Our second speaker was Simona Senzacqua, speaking from the occupied Teatro Valle in Rome. A year ago, in protest against a paralysed, under-resourced theatre community, a group of artists and activists occupied a theatre building due for privatisation – they reclaimed a community resource on the verge of being sold off. They’ve since run it as a free and open access arts space – anyone can come and take part in any arts project there, as audience or maker, for free. It’s been hugely successful, with much popular and celebrity support – after a year of operations, they’ve still avoided eviction threats, and they’ve gained a lot of respect. This was a hugely inspiring story to hear – and also bitter-sweet, because as part of the Forest collective I’ve been at the sharp end of Edinburgh’s decline in independent art spaces, and am part of the struggle to bring free and open space back. Her talk spoke to my frustration at trying to make this happen through sanctioned channels, and reminded me that it is possible, if artists are frustrated and determined enough, and if we continue to be ignored, to just take and open the resources we need.

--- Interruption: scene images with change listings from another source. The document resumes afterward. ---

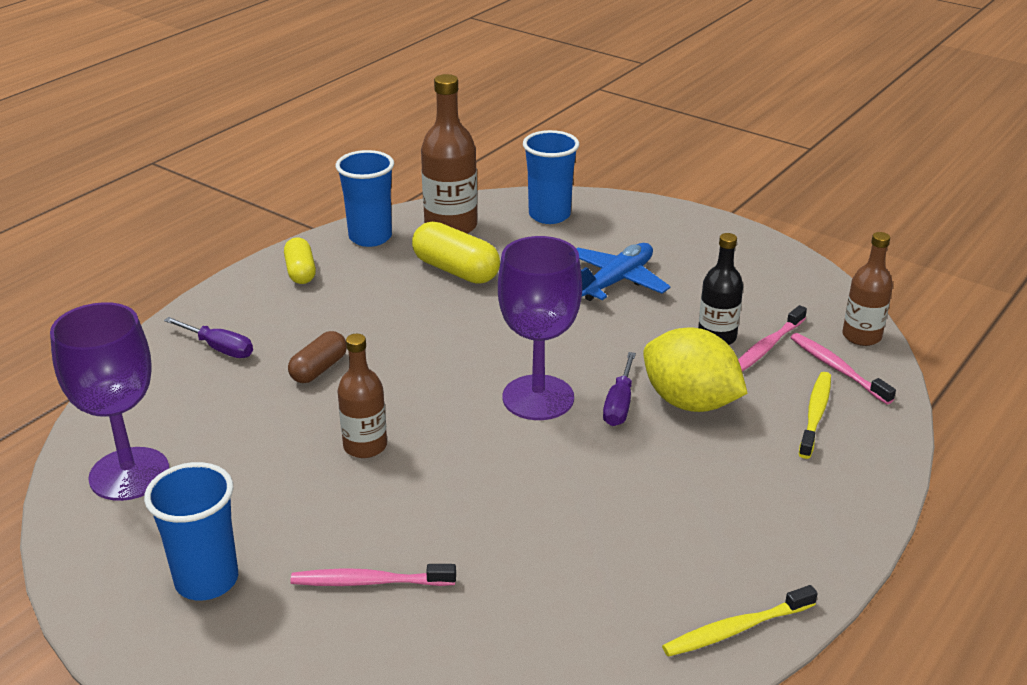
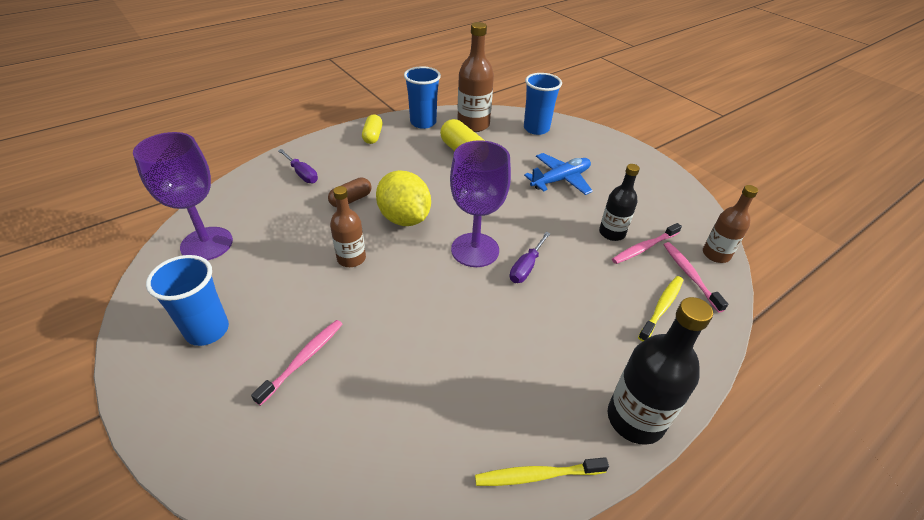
camera: 15 degrees right, 10 degrees up
pink toothbrush [290,564,456,586] -> pink toothbrush turned 105 degrees clockwise [251,320,343,406]
yellow lemon [643,327,748,412] -> yellow lemon moved to [376,170,431,226]
none -> black bottle [608,297,713,445]

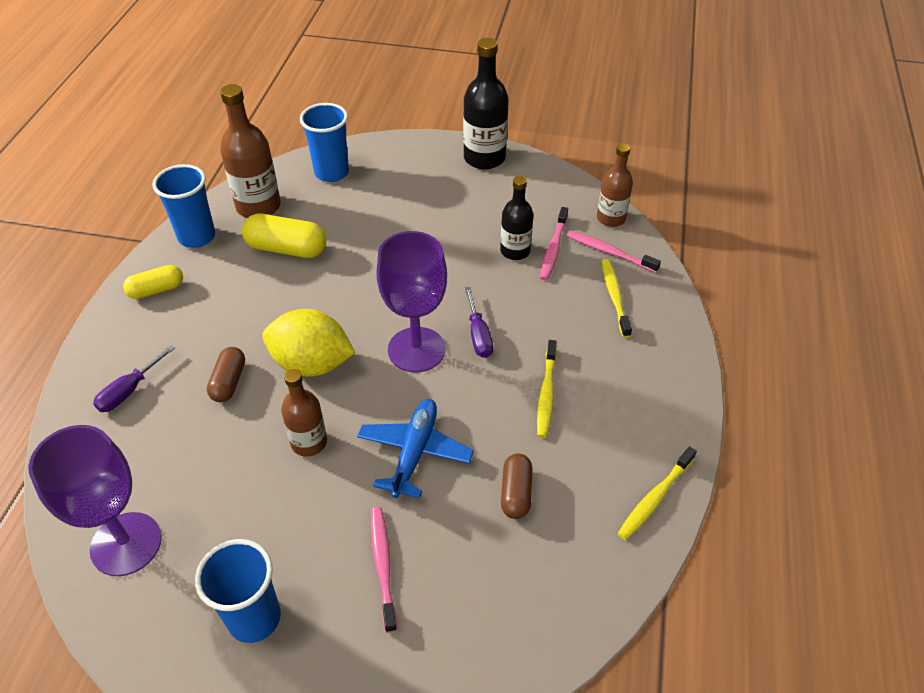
camera: 40 degrees left, 5 degrees up
purple screwdriver [278,149,318,183] -> purple screwdriver turned 120 degrees clockwise [93,345,175,412]
yellow capsule [362,115,383,144] -> yellow capsule turned 75 degrees counterclockwise [123,265,183,299]
blue plane [524,153,593,195] -> blue plane moved to [357,399,474,498]
black bottle [608,297,713,445] -> black bottle moved to [463,38,509,169]
none -> brown capsule [501,453,533,519]
none -> yellow toothbrush [537,340,557,438]

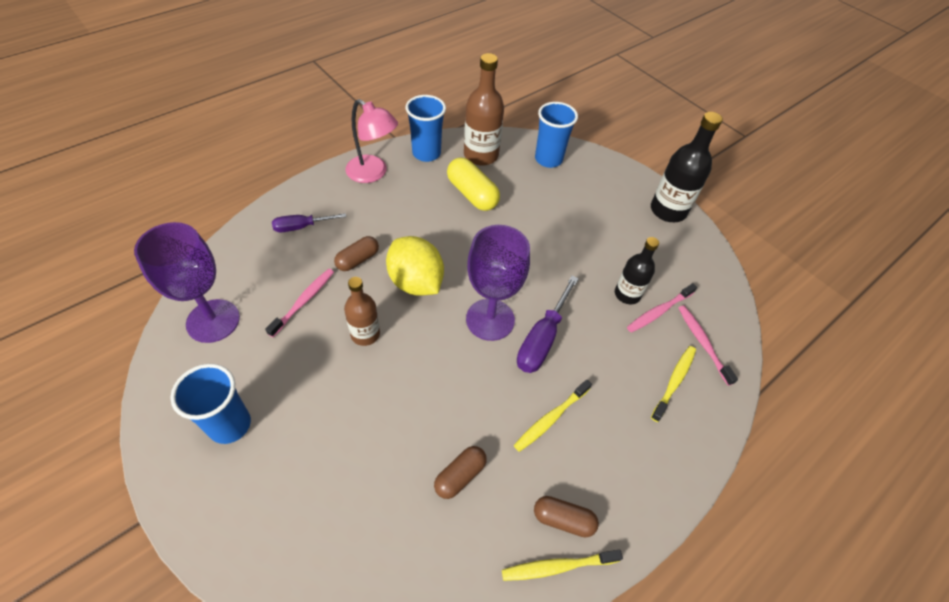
camera: 35 degrees right, 5 degrees up
yellow capsule [123,265,183,299] -> pink lamp [345,99,398,183]
blue plane [357,399,474,498] -> none
pink toothbrush [371,507,397,633] -> pink toothbrush moved to [265,269,334,337]
purple screwdriver [465,287,493,358] -> purple screwdriver [517,276,579,373], size x1.56
brown bottle [597,144,633,227] -> none
none -> brown capsule [534,496,599,538]

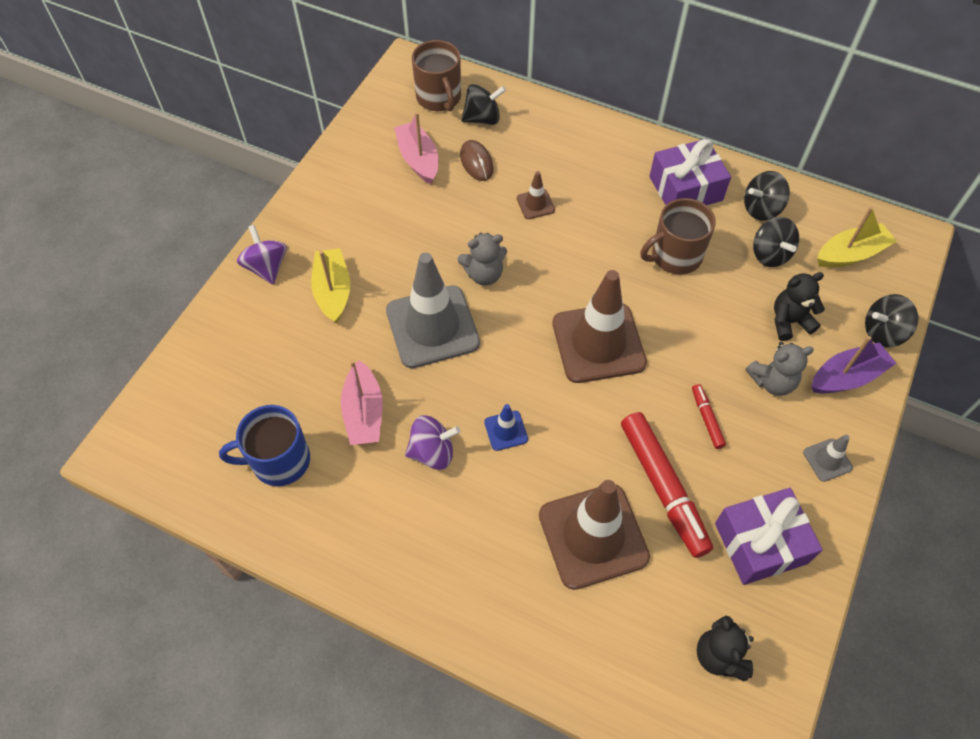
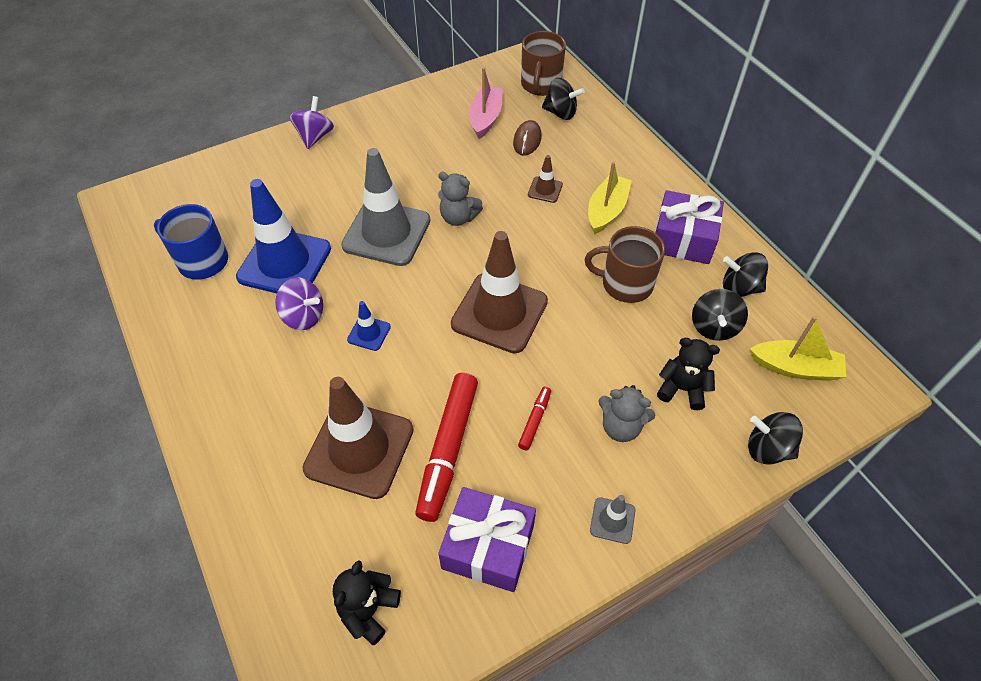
camera: 35 degrees right, 5 degrees down
yellow boat [311,248,350,323] -> yellow boat moved to [588,161,632,234]
pink boat [341,360,383,445] -> blue traffic cone [236,179,331,293]
purple boat [811,336,896,394] -> none

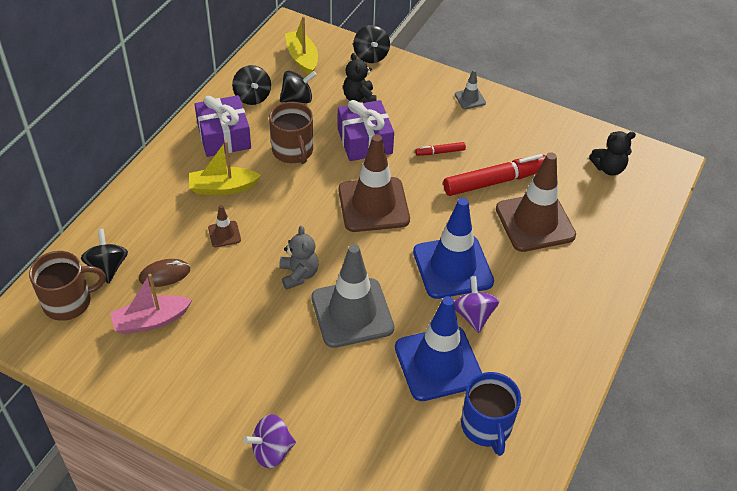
camera: 125 degrees left, 5 degrees down
blue traffic cone [347,301,391,351] -> blue traffic cone [413,198,494,299], size x2.30
purple gift [438,487,536,592] -> purple gift moved to [338,100,394,161]
grey teddy bear [598,385,655,442] -> none

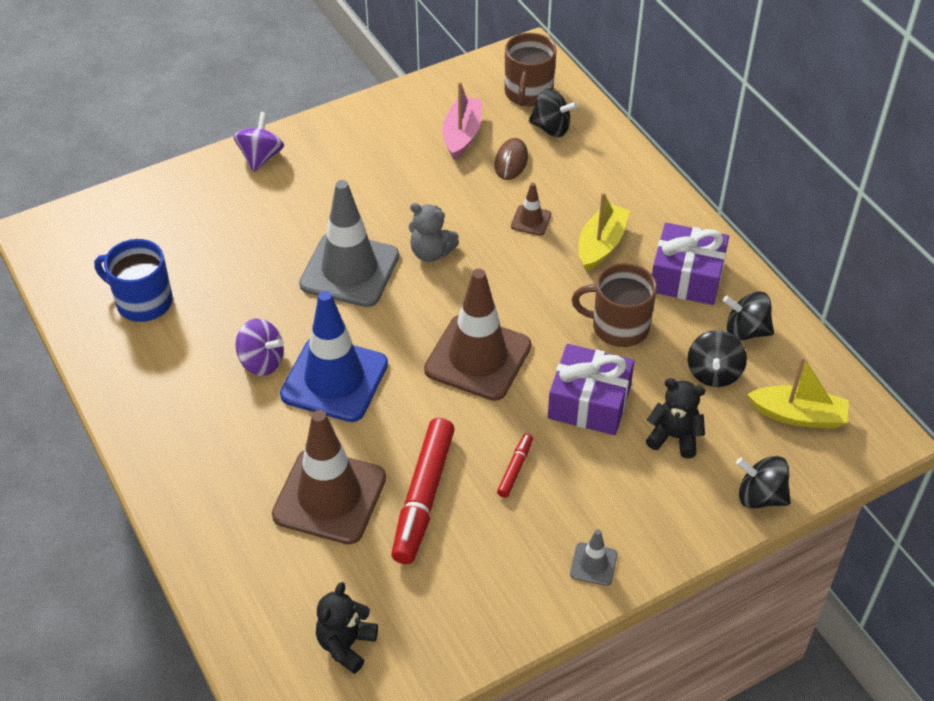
camera: 125 degrees right, 0 degrees up
blue traffic cone [395,296,482,401] -> none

Our last speaker was Dr Lisa Peschel, who studies the role of the arts in Terezin, a WWII nazi-run ghetto and transit camp. It’s famous for being the “show camp” visited by the IRC, who were given a sanitised cultural tour in an effort to  cover up the extermination policies; it’s also where an important propaganda film about the ghettos and camps was made, justifying Nazi policy. Peschel’s research is about how cultural activity extended far beyond a simple Nazi cover up, and was actually a crucial part of daily life at the camp, in which many thousands participated. She argues that the cultural activity was both a tool for survival and a form of resistance – that far from being a salve or a distraction from rebellion, it was a huge part of what enabled people to survive under such extreme oppression. She draws a gentle, careful analogy to the role of art in crisis anyway: that it can always be a means of resistance and a tool for survival.

Next

The next three days will take the same form: a morning of workshops run by participants, a midday discussion about the previous evening’s events, an afternoon siesta / preparation period, and performances in the evening. The surrounds are beautiful and the warmth relaxing, but this sounds like it’s going to be a gloriously intense period of work and thought. I’m excited.